Figure 9: Necroptosis is involved in human acute oxalate nephropathy.
From: Cytotoxicity of crystals involves RIPK3-MLKL-mediated necroptosis

(a–c) Primary renal human progenitor cells were pretreated with either ZVAD–FMK (10 μM) and Nec-1 (100 μM) or NSA (1 μM) before being exposed to CaOx (1000 μg ml−1), MSU (500 μg ml−1), CPPD (500 μg ml−1) and cystine (500 μg ml−1). Cell viability was assessed by MTT assay (a and b) and cell death was assessed quantifying PI positivity (c) 24 h later. Data are expressed as mean±s.e.m. of three independent experiments.

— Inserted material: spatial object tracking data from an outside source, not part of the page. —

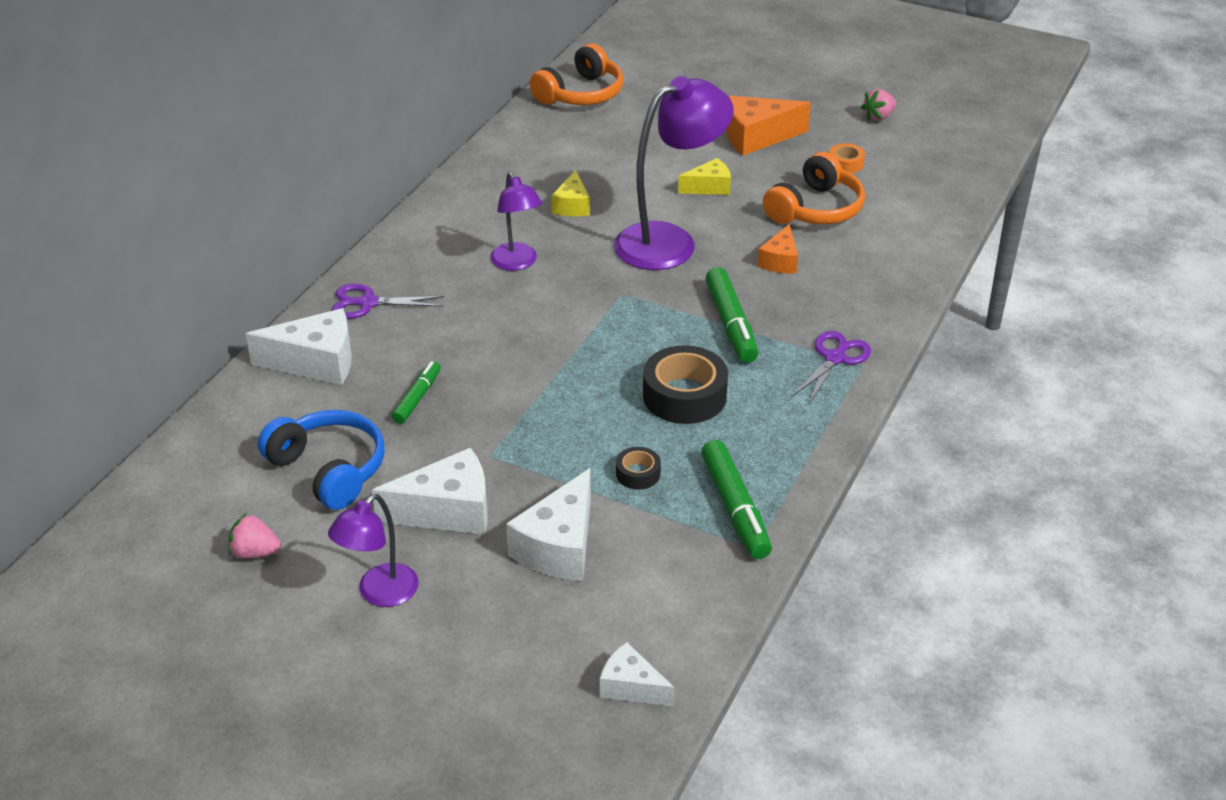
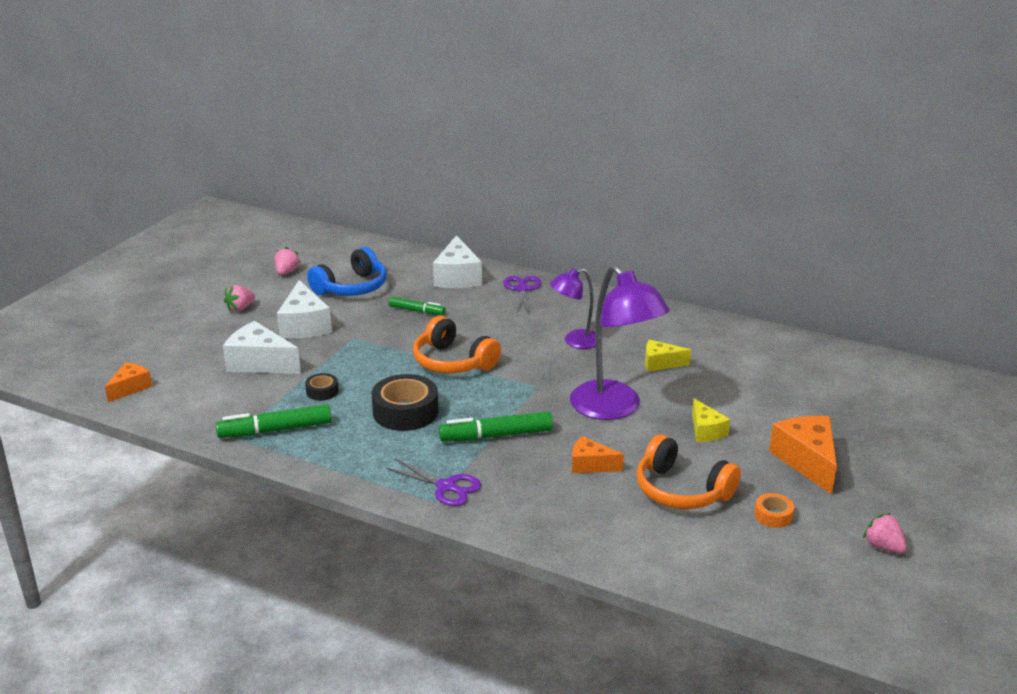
camera: 90 degrees right, 10 degrees down
(380, 594) = (240, 308): purple lamp -> pink strawberry
(581, 94) = (849, 366): orange headphones -> orange headphones (453, 362)
(631, 687) = (130, 388): white cheese -> orange cheese

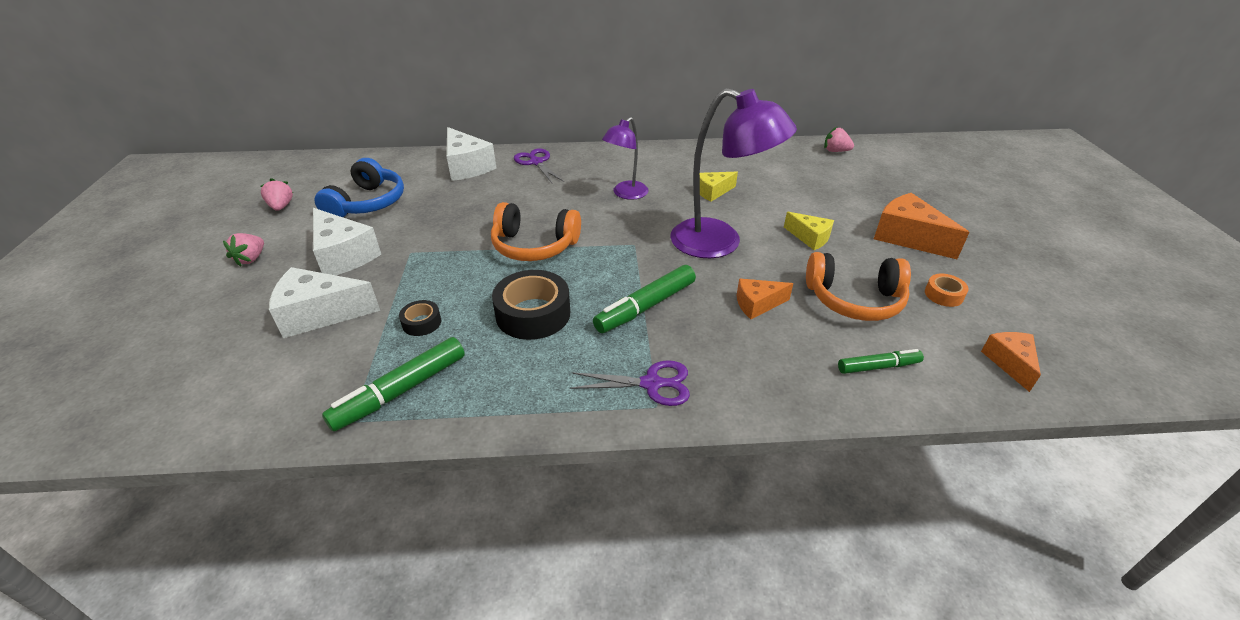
camera: 30 degrees left, 10 degrees up
(130, 388) = (155, 406): orange cheese -> orange cheese (1009, 363)
(417, 311) = (455, 207): green marker -> green marker (878, 367)
(883, 546) = (1043, 290): pink strawberry -> pink strawberry (835, 151)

Baseline viability is set as 100%. Data were analysed using Student’s t-test. *P<0.05, **P<0.01, ***P<0.001 either versus vehicle control. (d) Primary renal human progenitor cells were stimulated with different crystals as indicated above for 18 h. The expression of Phospho-mlkl and total mlkl was detected by western blot with β-actin as a loading control. (e) Selective cases of human oxalate crystal-related acute kidney injury were stained with PAS and for TNF-α, TNFR1 and phosphorylated MLKL. Representative images are shown at an original magnification of 1:400. Scale bar, 40 μm. MTT, 3-(4,5-dimethylthiazol-2-yl)-2,5-diphenyltetrazolium bromide; PAS, periodic acid-Schiff; PI, prodidium iodide.